**The problem**. Copy each of the following lines verbatim, preserving every character and diacritic without alteration.

**Materials provided**.
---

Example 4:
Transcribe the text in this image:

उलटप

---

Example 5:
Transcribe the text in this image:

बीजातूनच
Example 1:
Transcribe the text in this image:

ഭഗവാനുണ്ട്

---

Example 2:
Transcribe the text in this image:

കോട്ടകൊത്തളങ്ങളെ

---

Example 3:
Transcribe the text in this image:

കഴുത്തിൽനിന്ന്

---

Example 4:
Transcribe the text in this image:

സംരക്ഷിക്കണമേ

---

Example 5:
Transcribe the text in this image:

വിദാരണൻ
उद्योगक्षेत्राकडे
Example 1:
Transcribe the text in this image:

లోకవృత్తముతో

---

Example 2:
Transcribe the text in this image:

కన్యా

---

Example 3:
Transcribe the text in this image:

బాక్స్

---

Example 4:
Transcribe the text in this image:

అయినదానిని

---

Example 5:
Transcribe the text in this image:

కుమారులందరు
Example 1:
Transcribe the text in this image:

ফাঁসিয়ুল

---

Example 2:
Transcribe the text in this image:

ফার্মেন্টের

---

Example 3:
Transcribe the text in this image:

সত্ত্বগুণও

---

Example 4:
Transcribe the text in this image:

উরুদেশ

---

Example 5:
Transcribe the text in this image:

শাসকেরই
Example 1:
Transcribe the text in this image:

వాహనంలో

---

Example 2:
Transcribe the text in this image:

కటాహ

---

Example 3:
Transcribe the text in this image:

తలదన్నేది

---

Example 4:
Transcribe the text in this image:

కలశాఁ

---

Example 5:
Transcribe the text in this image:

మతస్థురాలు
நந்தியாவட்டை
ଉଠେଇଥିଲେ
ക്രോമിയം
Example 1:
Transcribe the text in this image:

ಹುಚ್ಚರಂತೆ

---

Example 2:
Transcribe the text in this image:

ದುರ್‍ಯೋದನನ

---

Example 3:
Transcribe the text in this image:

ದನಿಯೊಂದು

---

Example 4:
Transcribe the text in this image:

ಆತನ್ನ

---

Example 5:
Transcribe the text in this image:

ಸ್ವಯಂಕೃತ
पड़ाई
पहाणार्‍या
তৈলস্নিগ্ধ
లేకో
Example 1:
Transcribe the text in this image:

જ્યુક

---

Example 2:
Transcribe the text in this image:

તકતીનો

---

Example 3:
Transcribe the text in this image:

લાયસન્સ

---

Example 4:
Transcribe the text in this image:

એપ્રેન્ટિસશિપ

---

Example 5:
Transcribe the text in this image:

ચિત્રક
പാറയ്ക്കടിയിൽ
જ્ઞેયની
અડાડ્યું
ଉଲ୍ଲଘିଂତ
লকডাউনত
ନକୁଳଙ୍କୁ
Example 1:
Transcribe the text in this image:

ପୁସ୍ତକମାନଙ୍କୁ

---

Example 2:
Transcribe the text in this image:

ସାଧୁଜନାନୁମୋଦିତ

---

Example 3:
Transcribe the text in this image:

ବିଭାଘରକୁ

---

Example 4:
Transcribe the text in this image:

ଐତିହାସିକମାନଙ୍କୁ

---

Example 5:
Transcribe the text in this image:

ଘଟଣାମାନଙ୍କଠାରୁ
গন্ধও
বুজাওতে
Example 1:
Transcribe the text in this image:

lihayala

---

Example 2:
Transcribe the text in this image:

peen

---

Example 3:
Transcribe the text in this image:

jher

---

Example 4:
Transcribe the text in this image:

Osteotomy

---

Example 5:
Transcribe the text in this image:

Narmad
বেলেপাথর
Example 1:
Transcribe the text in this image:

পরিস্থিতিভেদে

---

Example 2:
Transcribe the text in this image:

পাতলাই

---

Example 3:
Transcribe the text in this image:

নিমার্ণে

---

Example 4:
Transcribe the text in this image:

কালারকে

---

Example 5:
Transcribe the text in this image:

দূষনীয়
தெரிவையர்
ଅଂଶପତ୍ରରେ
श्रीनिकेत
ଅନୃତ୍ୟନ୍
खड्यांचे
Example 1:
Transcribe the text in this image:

**Task result**.
---

Example 4:
Transcribe the text in this image:

उलटप

---

Example 5:
Transcribe the text in this image:

बीजातूनच
Example 1:
Transcribe the text in this image:

ഭഗവാനുണ്ട്

---

Example 2:
Transcribe the text in this image:

കോട്ടകൊത്തളങ്ങളെ

---

Example 3:
Transcribe the text in this image:

കഴുത്തിൽനിന്ന്

---

Example 4:
Transcribe the text in this image:

സംരക്ഷിക്കണമേ

---

Example 5:
Transcribe the text in this image:

വിദാരണൻ
उद्योगक्षेत्राकडे
Example 1:
Transcribe the text in this image:

లోకవృత్తముతో

---

Example 2:
Transcribe the text in this image:

కన్యా

---

Example 3:
Transcribe the text in this image:

బాక్స్

---

Example 4:
Transcribe the text in this image:

అయినదానిని

---

Example 5:
Transcribe the text in this image:

కుమారులందరు
Example 1:
Transcribe the text in this image:

ফাঁসিয়ুল

---

Example 2:
Transcribe the text in this image:

ফার্মেন্টের

---

Example 3:
Transcribe the text in this image:

সত্ত্বগুণও

---

Example 4:
Transcribe the text in this image:

উরুদেশ

---

Example 5:
Transcribe the text in this image:

শাসকেরই
Example 1:
Transcribe the text in this image:

వాహనంలో

---

Example 2:
Transcribe the text in this image:

కటాహ

---

Example 3:
Transcribe the text in this image:

తలదన్నేది

---

Example 4:
Transcribe the text in this image:

కలశాఁ

---

Example 5:
Transcribe the text in this image:

మతస్థురాలు
நந்தியாவட்டை
ଉଠେଇଥିଲେ
ക്രോമിയം
Example 1:
Transcribe the text in this image:

ಹುಚ್ಚರಂತೆ

---

Example 2:
Transcribe the text in this image:

ದುರ್‍ಯೋದನನ

---

Example 3:
Transcribe the text in this image:

ದನಿಯೊಂದು

---

Example 4:
Transcribe the text in this image:

ಆತನ್ನ

---

Example 5:
Transcribe the text in this image:

ಸ್ವಯಂಕೃತ
पड़ाई
पहाणार्‍या
তৈলস্নিগ্ধ
లేకో
Example 1:
Transcribe the text in this image:

જ્યુક

---

Example 2:
Transcribe the text in this image:

તકતીનો

---

Example 3:
Transcribe the text in this image:

લાયસન્સ

---

Example 4:
Transcribe the text in this image:

એપ્રેન્ટિસશિપ

---

Example 5:
Transcribe the text in this image:

ચિત્રક
പാറയ്ക്കടിയിൽ
જ્ઞેયની
અડાડ્યું
ଉଲ୍ଲଘିଂତ
লকডাউনত
ନକୁଳଙ୍କୁ
Example 1:
Transcribe the text in this image:

ପୁସ୍ତକମାନଙ୍କୁ

---

Example 2:
Transcribe the text in this image:

ସାଧୁଜନାନୁମୋଦିତ

---

Example 3:
Transcribe the text in this image:

ବିଭାଘରକୁ

---

Example 4:
Transcribe the text in this image:

ଐତିହାସିକମାନଙ୍କୁ

---

Example 5:
Transcribe the text in this image:

ଘଟଣାମାନଙ୍କଠାରୁ
গন্ধও
বুজাওতে
Example 1:
Transcribe the text in this image:

lihayala

---

Example 2:
Transcribe the text in this image:

peen

---

Example 3:
Transcribe the text in this image:

jher

---

Example 4:
Transcribe the text in this image:

Osteotomy

---

Example 5:
Transcribe the text in this image:

Narmad
বেলেপাথর
Example 1:
Transcribe the text in this image:

পরিস্থিতিভেদে

---

Example 2:
Transcribe the text in this image:

পাতলাই

---

Example 3:
Transcribe the text in this image:

নিমার্ণে

---

Example 4:
Transcribe the text in this image:

কালারকে

---

Example 5:
Transcribe the text in this image:

দূষনীয়
தெரிவையர்
ଅଂଶପତ୍ରରେ
श्रीनिकेत
ଅନୃତ୍ୟନ୍
खड्यांचे
Example 1:
Transcribe the text in this image:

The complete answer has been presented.